Exercise instructions: Filter the records below for the word "chromosome". Copy each line that holds it.

·····

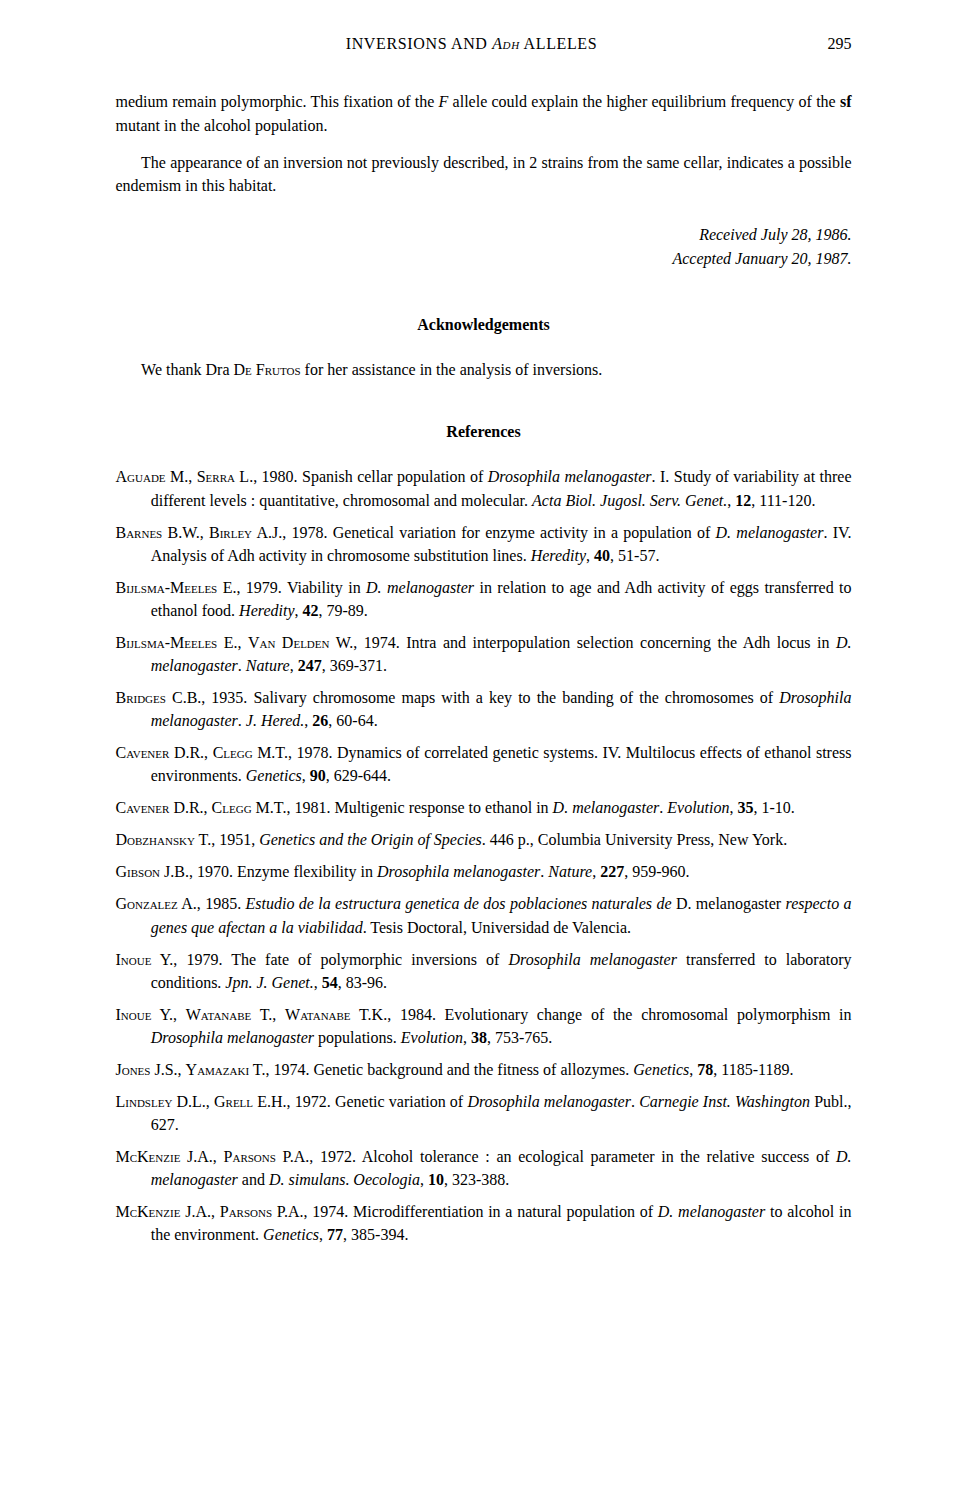INVERSIONS AND Adh ALLELES 295
medium remain polymorphic. This fixation of the F allele could explain the higher equilibrium frequency of the sf mutant in the alcohol population.
The appearance of an inversion not previously described, in 2 strains from the same cellar, indicates a possible endemism in this habitat.
Received July 28, 1986.
Accepted January 20, 1987.
Acknowledgements
We thank Dra De Frutos for her assistance in the analysis of inversions.
References
Aguade M., Serra L., 1980. Spanish cellar population of Drosophila melanogaster. I. Study of variability at three different levels : quantitative, chromosomal and molecular. Acta Biol. Jugosl. Serv. Genet., 12, 111-120.
Barnes B.W., Birley A.J., 1978. Genetical variation for enzyme activity in a population of D. melanogaster. IV. Analysis of Adh activity in chromosome substitution lines. Heredity, 40, 51-57.
Bijlsma-Meeles E., 1979. Viability in D. melanogaster in relation to age and Adh activity of eggs transferred to ethanol food. Heredity, 42, 79-89.
Bijlsma-Meeles E., Van Delden W., 1974. Intra and interpopulation selection concerning the Adh locus in D. melanogaster. Nature, 247, 369-371.
Bridges C.B., 1935. Salivary chromosome maps with a key to the banding of the chromosomes of Drosophila melanogaster. J. Hered., 26, 60-64.
Cavener D.R., Clegg M.T., 1978. Dynamics of correlated genetic systems. IV. Multilocus effects of ethanol stress environments. Genetics, 90, 629-644.
Cavener D.R., Clegg M.T., 1981. Multigenic response to ethanol in D. melanogaster. Evolution, 35, 1-10.
Dobzhansky T., 1951, Genetics and the Origin of Species. 446 p., Columbia University Press, New York.
Gibson J.B., 1970. Enzyme flexibility in Drosophila melanogaster. Nature, 227, 959-960.
Gonzalez A., 1985. Estudio de la estructura genetica de dos poblaciones naturales de D. melanogaster respecto a genes que afectan a la viabilidad. Tesis Doctoral, Universidad de Valencia.
Inoue Y., 1979. The fate of polymorphic inversions of Drosophila melanogaster transferred to laboratory conditions. Jpn. J. Genet., 54, 83-96.
Inoue Y., Watanabe T., Watanabe T.K., 1984. Evolutionary change of the chromosomal polymorphism in Drosophila melanogaster populations. Evolution, 38, 753-765.
Jones J.S., Yamazaki T., 1974. Genetic background and the fitness of allozymes. Genetics, 78, 1185-1189.
Lindsley D.L., Grell E.H., 1972. Genetic variation of Drosophila melanogaster. Carnegie Inst. Washington Publ., 627.
McKenzie J.A., Parsons P.A., 1972. Alcohol tolerance : an ecological parameter in the relative success of D. melanogaster and D. simulans. Oecologia, 10, 323-388.
McKenzie J.A., Parsons P.A., 1974. Microdifferentiation in a natural population of D. melanogaster to alcohol in the environment. Genetics, 77, 385-394.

·····

Output of the task:
Barnes B.W., Birley A.J., 1978. Genetical variation for enzyme activity in a population of D. melanogaster. IV. Analysis of Adh activity in chromosome substitution lines. Heredity, 40, 51-57.
Bridges C.B., 1935. Salivary chromosome maps with a key to the banding of the chromosomes of Drosophila melanogaster. J. Hered., 26, 60-64.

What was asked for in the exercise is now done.